Q. How do you see the move away from personal computers as changing what you do and how people will be getting music in the future?

A. We have like 4-and-a-half million people on the (Apple) iPhone now, we add about 20,000 a day. Seventy-five percent of them are new to Pandora, which was shocking to me.

I think what that tells you is that there is an enormous audience out there who come to things from mobile devices. It's how they learn of things, it's how they first adopt them. It's how they become habitual.
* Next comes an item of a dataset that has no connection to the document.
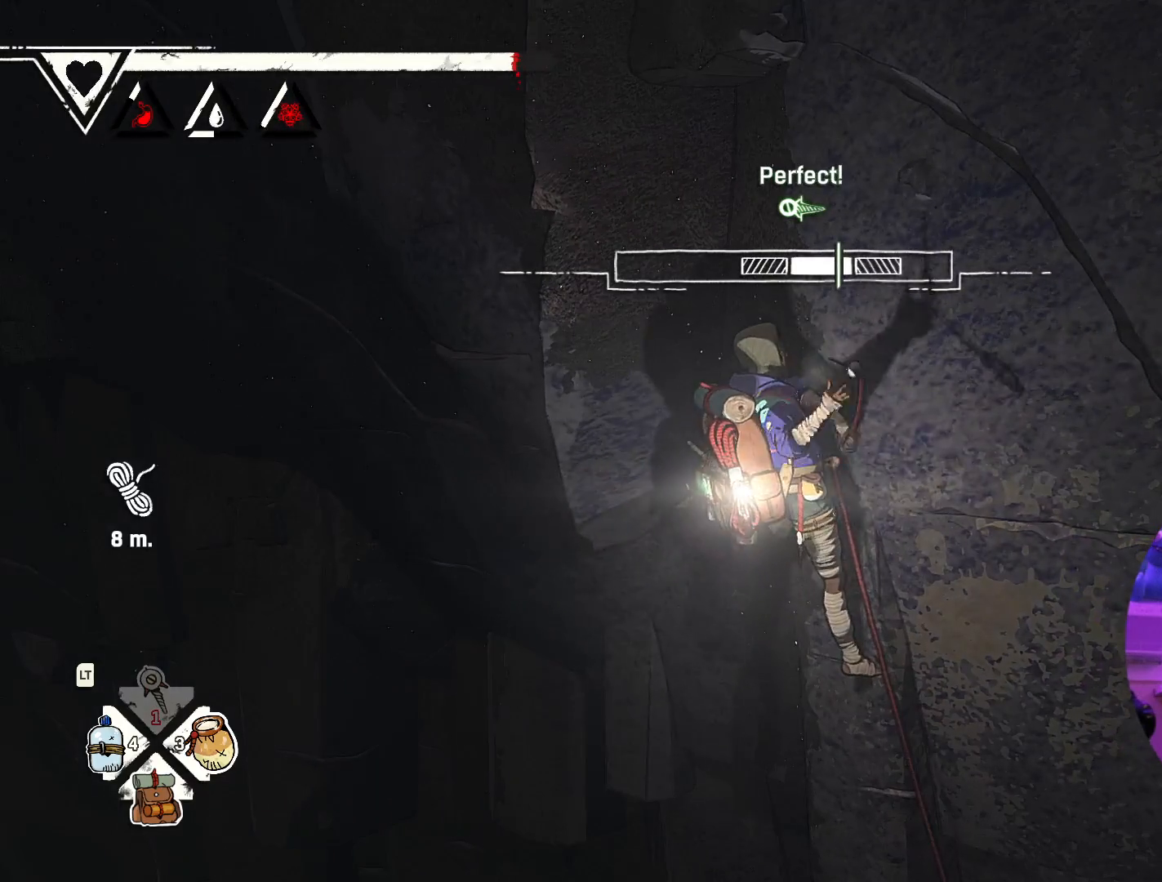
{"dt_ms": 500, "buttons": [], "left_stick": "center", "right_stick": "center", "events": []}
For us, I think, historically the biggest problem for not only people learning about Pandora and learning how to use it regularly, making it part of their daily habit, is that it was only available on computer. For a lot of people, the computer is just not the place you go to listen to the radio. A phone is kind of like a Walkman now, and for a lot of people, their phone is like their portable everything.
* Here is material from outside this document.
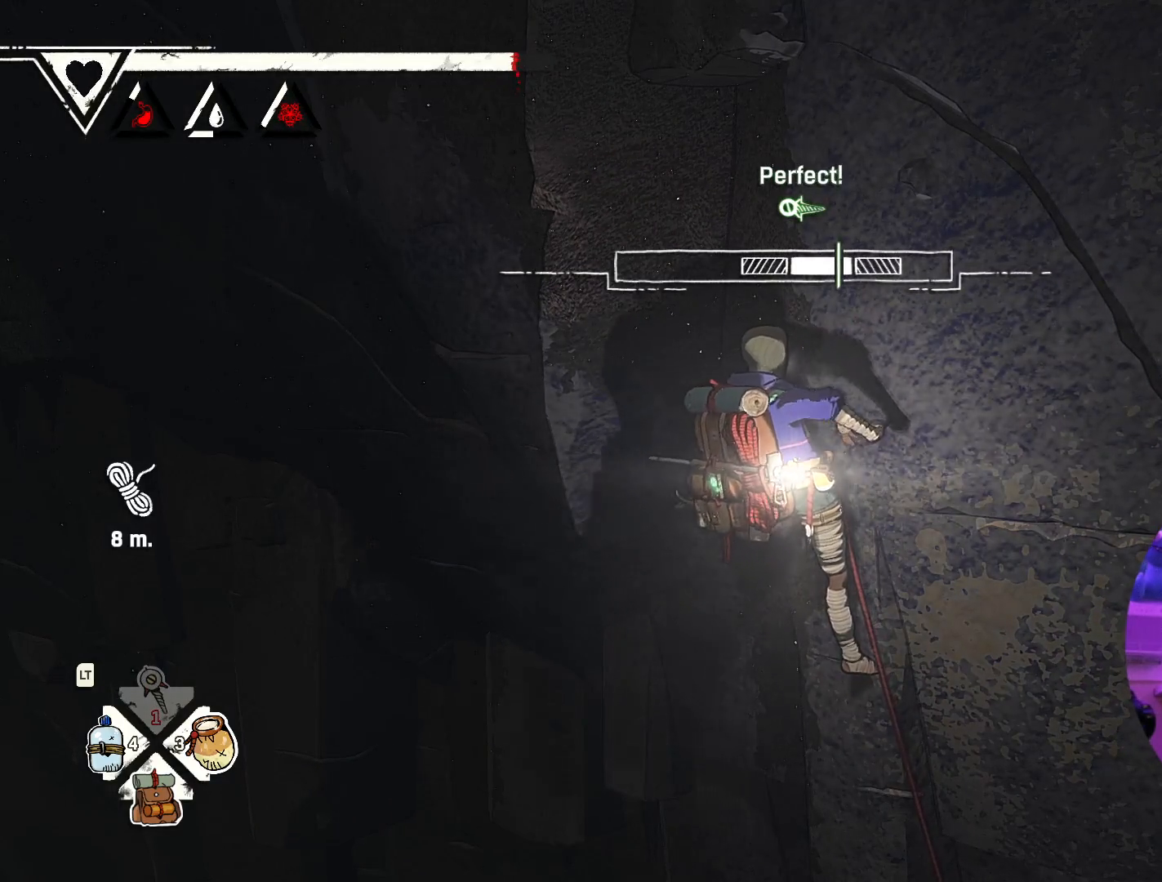
{"dt_ms": 500, "buttons": [], "left_stick": "center", "right_stick": "center", "events": []}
Q. What is the business model for artists as consumers move away from CDs and other physical forms of records in favor of downloads?

A. I think what you're going to see is more of a diverse transaction. I think in an ideal world, a band will have, say, a half a million fans. Call them patrons. Folks who are willing to contribute something to the band, to make sure that band keeps making records. And they'll do that by buying singles, some will buy CDs, some will buy vinyl, some will subscribe to special behind-the-scenes video band information, some of them will spend time on the band's blog to generate advertising revenue.

Q. If you were going to start from scratch, how would you draw up regulations governing digital music? How would it be different from what those regulations are now?

A. The DMCA (the Digital Millennium Copyright Act, the law that governs the dissemination of copyrighted works online) in its intent, I think is the right answer. Among other things, it allows a service like ours access to literally tens of thousands of artists that we'd never include if we had to go find them individually to get permission.

The problem we're experiencing right now is there's an attempt to establish an absolute value of what a song should cost to stream on a radio station.

The battle that's been raging in the last couple of years is, what is the per-song performance fee. And they're establishing it as some fraction of a penny. And it's pretty expensive fee in the scheme of the economics of Web radio.

I think the industry would be much better served by a licensing structure that's based on a percent of revenue as opposed to a per-song minimum streaming fee. So let businesses grow and build and as they succeed take a percentage of it.